##### RECORDED INFORMATION #####

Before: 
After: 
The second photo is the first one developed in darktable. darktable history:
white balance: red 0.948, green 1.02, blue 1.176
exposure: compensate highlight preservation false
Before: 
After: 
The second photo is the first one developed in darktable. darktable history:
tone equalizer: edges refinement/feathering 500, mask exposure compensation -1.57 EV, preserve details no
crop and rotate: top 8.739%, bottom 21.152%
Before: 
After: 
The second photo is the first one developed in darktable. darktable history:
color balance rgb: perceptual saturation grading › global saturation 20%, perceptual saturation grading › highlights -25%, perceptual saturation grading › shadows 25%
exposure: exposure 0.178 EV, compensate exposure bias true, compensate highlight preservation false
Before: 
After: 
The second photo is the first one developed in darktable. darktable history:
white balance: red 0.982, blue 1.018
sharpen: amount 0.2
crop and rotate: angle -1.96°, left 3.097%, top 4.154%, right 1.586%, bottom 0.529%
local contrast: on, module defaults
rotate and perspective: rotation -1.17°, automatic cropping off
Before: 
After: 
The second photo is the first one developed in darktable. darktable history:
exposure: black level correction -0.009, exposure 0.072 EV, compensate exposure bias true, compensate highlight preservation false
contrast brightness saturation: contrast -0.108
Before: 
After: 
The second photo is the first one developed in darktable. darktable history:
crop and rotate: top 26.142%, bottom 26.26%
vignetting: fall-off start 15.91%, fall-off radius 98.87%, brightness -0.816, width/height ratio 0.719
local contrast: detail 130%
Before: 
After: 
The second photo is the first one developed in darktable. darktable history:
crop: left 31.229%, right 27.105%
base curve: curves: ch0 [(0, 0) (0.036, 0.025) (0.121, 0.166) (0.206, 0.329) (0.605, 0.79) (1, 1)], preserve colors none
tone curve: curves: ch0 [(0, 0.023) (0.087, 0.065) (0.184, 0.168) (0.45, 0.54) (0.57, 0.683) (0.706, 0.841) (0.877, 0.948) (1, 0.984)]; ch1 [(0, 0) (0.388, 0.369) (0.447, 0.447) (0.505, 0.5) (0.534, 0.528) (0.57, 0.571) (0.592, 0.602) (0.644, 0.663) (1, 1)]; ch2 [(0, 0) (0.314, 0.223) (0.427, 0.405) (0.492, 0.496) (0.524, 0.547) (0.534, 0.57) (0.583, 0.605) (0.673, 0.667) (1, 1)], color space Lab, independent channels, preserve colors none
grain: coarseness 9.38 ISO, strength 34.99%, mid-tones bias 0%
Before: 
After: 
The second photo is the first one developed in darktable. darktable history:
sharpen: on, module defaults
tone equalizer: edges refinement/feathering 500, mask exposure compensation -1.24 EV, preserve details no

#####

Copy the data word for word from the very beginning through the line containing "local contrast: detail 130%", with that line included.

### PROBLEM SOLUTION
Before: 
After: 
The second photo is the first one developed in darktable. darktable history:
white balance: red 0.948, green 1.02, blue 1.176
exposure: compensate highlight preservation false
Before: 
After: 
The second photo is the first one developed in darktable. darktable history:
tone equalizer: edges refinement/feathering 500, mask exposure compensation -1.57 EV, preserve details no
crop and rotate: top 8.739%, bottom 21.152%
Before: 
After: 
The second photo is the first one developed in darktable. darktable history:
color balance rgb: perceptual saturation grading › global saturation 20%, perceptual saturation grading › highlights -25%, perceptual saturation grading › shadows 25%
exposure: exposure 0.178 EV, compensate exposure bias true, compensate highlight preservation false
Before: 
After: 
The second photo is the first one developed in darktable. darktable history:
white balance: red 0.982, blue 1.018
sharpen: amount 0.2
crop and rotate: angle -1.96°, left 3.097%, top 4.154%, right 1.586%, bottom 0.529%
local contrast: on, module defaults
rotate and perspective: rotation -1.17°, automatic cropping off
Before: 
After: 
The second photo is the first one developed in darktable. darktable history:
exposure: black level correction -0.009, exposure 0.072 EV, compensate exposure bias true, compensate highlight preservation false
contrast brightness saturation: contrast -0.108
Before: 
After: 
The second photo is the first one developed in darktable. darktable history:
crop and rotate: top 26.142%, bottom 26.26%
vignetting: fall-off start 15.91%, fall-off radius 98.87%, brightness -0.816, width/height ratio 0.719
local contrast: detail 130%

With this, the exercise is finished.